LE GARÇON À LA PIE GRIÈCHE
Il est feu Jacques Chopineau maintenant, je dirais même : tout feu tout flamme.
Le calembour coulait de source chez lui, et il ne nous en tiendra pas grief.
De sa présence je garde en mémoire avant tout ce regard particulier, qu’il avait charbonneux.
Quel Sarrasin avait donc laissé en lui sa trace dans la forêt de Fontainebleau, dans un passé insondable ?
Je me retiens à dessein de prétendre reconstituer avec exactitude tel ou tel épisode de la vie de l’ami Jacques. Sa vie affleurait dans ses romans, sa vie en devenait elle-même un roman. A une question trop précise- mais toute question était trop précise – il répondait d’habitude par un silence ou par une parole d’esquive. On ne pouvait deviner de lui que ce qu’il voulait bien laisser entrevoir. A certains souvenirs, ses yeux de braise devenaient incandescents: l’enfant sauvage de la Forêt bellifontaine, ses pérégrinations d’étudiant ( Montpellier Strasbourg peut être, Genève en tout cas avec le grand Wilhelm Vischer) et ses engagements de jeune professeur au Mexique; mais aussi la vie de militaire. L’armée, si j’ai bien compris, fut pour lui ce qu’à d’autres fut le petit séminaire, fenêtre sur le monde pour des jeunes qui autrement n’eussent guère pu faire d’études.

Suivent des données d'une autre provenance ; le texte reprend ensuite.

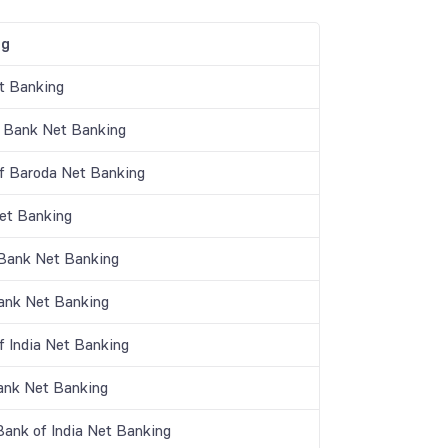
ng
t Banking
 Bank Net Banking
f Baroda Net Banking
t Banking
 Bank Net Banking
nk Net Banking
f India Net Banking
ank Net Banking
Bank of India Net Banking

Jacques, l’ami Jacques, peut être meilleur ami que mari ( père, je ne sais; des rapports très compliqués avec ses filles en tout cas). Catherine a été à ses côtés pendant un long chapitre de sa vie, et jusqu’à la fin. Quel bonheur et quelle chance pour lui: un amour qui éclaire et fait rire, une tendresse qui ne lésine sur rien. Pour nous autres, c’était un ami très fidèle toujours prêt à renouer une conversation, après une absence d’une semaine ou d’une année. Je n’ai jamais entendu de récrimination dans sa bouche; il n’était pas porté aux ragots, se tenant toujours un peu en deçà, le regard très loin, souvent dans une rêverie a mille lieues de la discussion administrative ou académique en cours. Il avait d’ailleurs sa façon bien à lui de faire rouler le mot de Cambronne : » et m……………… « .
Sa liberté intérieure était impérieuse et jamais battue en brèche, même pendant ces nombreuses années où il « n’avait pas la forme olympique ». Il avait une constitution robuste car les maladies n’en venaient pas à bout, depuis les années où il était notre professeur d’hébreu et d’exégèse de l’Ancien Testament, puis mon collègue à la Faculté de Bruxelles, et enfin pendant ses longues années de retraite. La jambe « folle », le vertige et les douleurs au dos pouvaient le tourmenter; mais lui restait libre, seigneur et enfant dans un vaste espace intérieur, habité par les paroles des prophètes hébreux et des sages chinois et des poètes de toutes les nations.